Unsurprisingly, the cranky Scotsman also took a shine to prattle, though not in Jackson’s anthology. It shows up often in
his letters, as in this one to his long-suffering wife, Jane Welsh Carlyle, on Aug. 24, 1831: “Lastly, write, write, O write abundantly, were it the merest
prattle, it is better to me than all eloquence.” Of course, Ambrose Bierce
christened his long-running newspaper column "Prattle." In its best-known appearance, Bierce wrote the definitive deflation of Oscar Wilde after the Irish gasbag’s visit
to San Francisco in 1882:
“That
sovereign of insufferables, Oscar Wilde has ensued with his opulence of twaddle
and his penury of sense. He has mounted his hind legs and blown crass
vapidities through the bowel of his neck, to the capital edification of
circumjacent fools and foolesses, fooling with their foolers. He has tossed off
the top of his head and uttered himself in copious overflows of ghastly bosh.”
2 comments:
The Bierce (in full) is wonderful. Imagine Mencken's pedigree must derive from this stable.

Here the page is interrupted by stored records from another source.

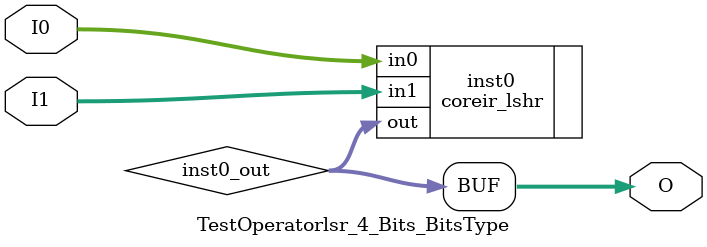
<source format=v>
module TestOperatorlsr_4_Bits_BitsType (input [3:0] I0, input [3:0] I1, output [3:0] O);
wire [3:0] inst0_out;
coreir_lshr inst0 (.in0(I0), .in1(I1), .out(inst0_out));
assign O = inst0_out;
endmodule


</source>
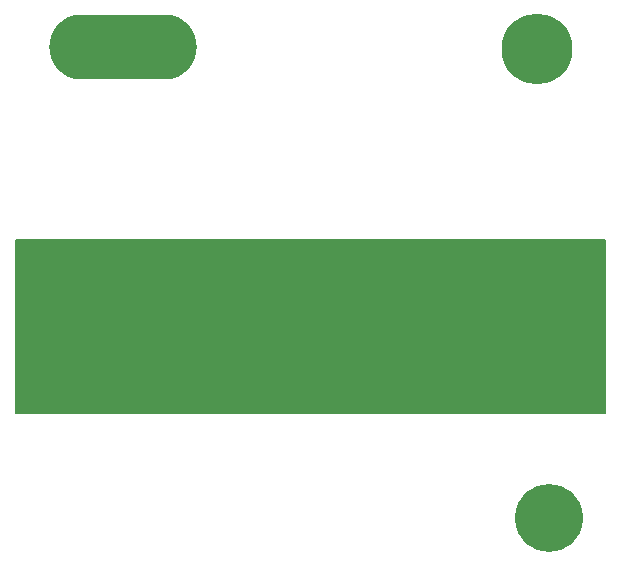
<source format=gbr>
%TF.GenerationSoftware,KiCad,Pcbnew,(6.0.7)*%
%TF.CreationDate,2022-09-05T20:15:19-05:00*%
%TF.ProjectId,SampleTags,53616d70-6c65-4546-9167-732e6b696361,rev?*%
%TF.SameCoordinates,Original*%
%TF.FileFunction,Soldermask,Top*%
%TF.FilePolarity,Negative*%
%FSLAX46Y46*%
G04 Gerber Fmt 4.6, Leading zero omitted, Abs format (unit mm)*
G04 Created by KiCad (PCBNEW (6.0.7)) date 2022-09-05 20:15:19*
%MOMM*%
%LPD*%
G01*
G04 APERTURE LIST*
%ADD10C,0.150000*%
%ADD11C,5.750000*%
%ADD12O,12.500000X5.500000*%
%ADD13C,6.000000*%
G04 APERTURE END LIST*
D10*
X141401800Y-112395000D02*
X191338200Y-112395000D01*
X191338200Y-112395000D02*
X191338200Y-127025400D01*
X191338200Y-127025400D02*
X141401800Y-127025400D01*
X141401800Y-127025400D02*
X141401800Y-112395000D01*
G36*
X141401800Y-112395000D02*
G01*
X191338200Y-112395000D01*
X191338200Y-127025400D01*
X141401800Y-127025400D01*
X141401800Y-112395000D01*
G37*
D11*
%TO.C,REF\u002A\u002A*%
X186588400Y-135890000D03*
%TD*%
D12*
%TO.C,REF\u002A\u002A*%
X150469600Y-96062800D03*
%TD*%
D13*
%TO.C,REF\u002A\u002A*%
X185572400Y-96189800D03*
%TD*%
M02*

</source>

Mencken knew Bierce, and wrote an interesting essay on him.
But I think that Yeats, in his Autobiographies wrote quite sober criticism that Wilde would have found more painful. For example,
"[Wilde] might have had a career like that of Beaconsfield, whose early style resembles his, being meant for crowds, for hurried decisions, for immediate triumphs. Such men get their sincerity, if at all, from the contact of events; the dinner-table was Wilde's event and made him the greatest talker of his time, and his plays and dialogues have what merit they possess from being now an imitation, now a record of his talk."
Elsewhere Yeats speaks of a "vague impressiveness" that could not hold "an accurate ear." There isn't a bit of contumely in this, but Wilde might have found it harder to take.